This is not really Taco Bell programming, as I used the bash and gnu tools. I wrote a
simple program on Go to run 32 go-routines that read data from a channel, generate git and scc subprocesses before writing the output to JSON in S3. I actually wrote the solution first in Python, but the need to install pip dependencies on my clean server seemed like a bad idea, and the system crashed in strange ways that I didn't want to debug.
Running all this on the server produced the following metrics in htop, and several running git / scc processes (scc does not appear in this screenshot) assumed that everything was working as expected, which was confirmed by the results in S3.
Presentation and calculation of results
I recently read
these articles , so I had the idea to borrow the format of these posts in relation to the presentation of information. True, I also wanted to add
jQuery DataTables to large tables to sort and search / filter the results. Thus, in the
original article, you can click on the headings to sort and use the search field to filter.
The size of the data to be processed raised another question. How to process 10 million JSON files, occupying a little more than 1 TB of disk space in the S3 bucket?
The first thought was AWS Athena. But since it would cost something like $ 2.50
per query for such a dataset, I quickly started looking for an alternative. However, if you save the data there and rarely process it, this may be the cheapest solution.
I posted a question in corporate chat (why solve problems alone).
One idea was to dump data into a large SQL database. However, this means processing the data in the database, and then executing queries on it several times. Plus, the data structure means multiple tables, which means foreign keys and indexes to provide a certain level of performance. This seems wasteful because we could just process the data as we read it from disk - in one pass. I was also worried about creating such a large database. With data only, it will be more than 1 TB in size before adding indexes.
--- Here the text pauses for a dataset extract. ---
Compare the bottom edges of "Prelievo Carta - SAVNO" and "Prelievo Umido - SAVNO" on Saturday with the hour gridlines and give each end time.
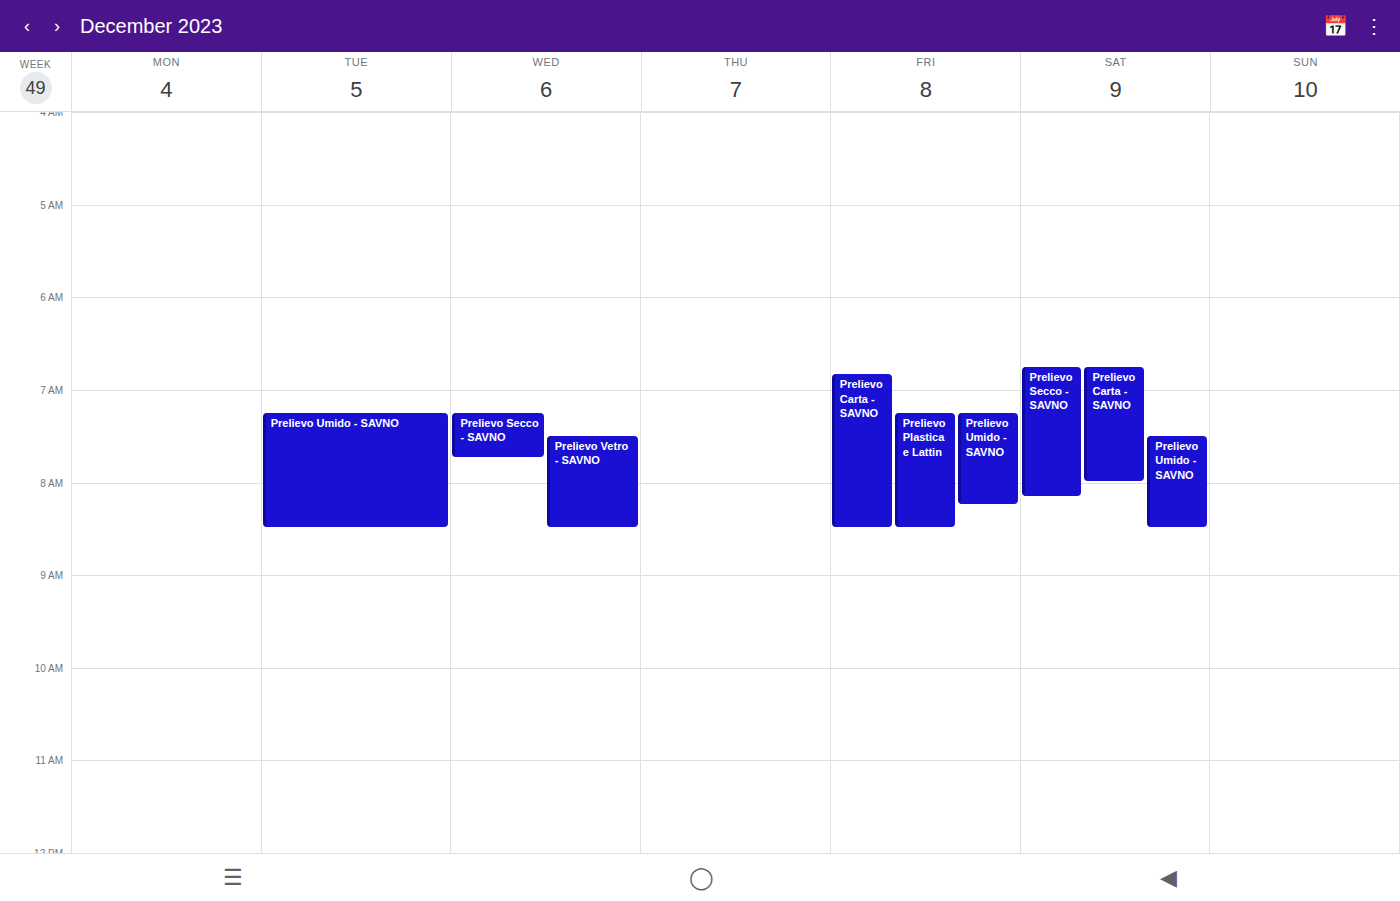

Seeing how I created JSON in a simple way, I thought, why not handle the results in the same way? Of course, there is one problem. Pulling 1 TB of data from S3 will cost a lot. If the program crashes, it will be annoying. To reduce costs, I wanted to pull out all the files locally and save them for further processing. Good advice: it’s better not to store
many small files in one directory . This sucks for runtime performance, and file systems don't like that.
My answer to this was another simple
Go program to pull files from S3 and then save them in a tar file. Then I could process this file again and again. The process itself runs a
very ugly Go program to process the tar file so that I can re-run the queries without having to pull data from S3 again and again. I didn’t bother with go-routines here for two reasons. Firstly, I didn’t want to load the server as much as possible, so I limited myself to one core for the CPU to work hard (the other was mostly locked on the processor to read the tar file). Secondly, I wanted to guarantee thread safety.
When this was done, a set of questions was needed to answer. I again used the collective mind and connected my colleagues while I came up with my own ideas. The result of this merging of minds is presented below.
You can find
all the code that I used to process JSON, including the code for local processing, and the
ugly Python script that I used to prepare something useful for this article: please do not comment on it, I know that the code is ugly , and it is written for a one-time task, since I’m unlikely to ever look at it again.
If you want to see the code that I wrote for general use, look at the
scc sources .
Cost
I spent about $ 60 on computing while trying to work with lambda. I have not looked at the cost of storing S3 yet, but it should be close to $ 25, depending on the size of the data. However, this does not include transmission costs, which I did not watch either. Please note that I cleaned the bucket when I finished with it, so this is not a fixed cost.
But after a while I still abandoned AWS. So what is the real cost if I wanted to do it again?
All software is free and free. So there’s nothing to worry about.
In my case, the cost would be zero, since I used the “free” computing power left from searchcode.com. However, not everyone has such free resources. Therefore, let's assume that the other person wants to repeat this and must raise the server.
This can be done for € 73 using the cheapest new
dedicated server from Hetzner , including the cost of installing a new server. If you wait and delve into the
section with auctions , you can find much cheaper servers without installation fees. At the time of writing, I found a car that is perfect for this project, for € 25.21 a month without installation fees.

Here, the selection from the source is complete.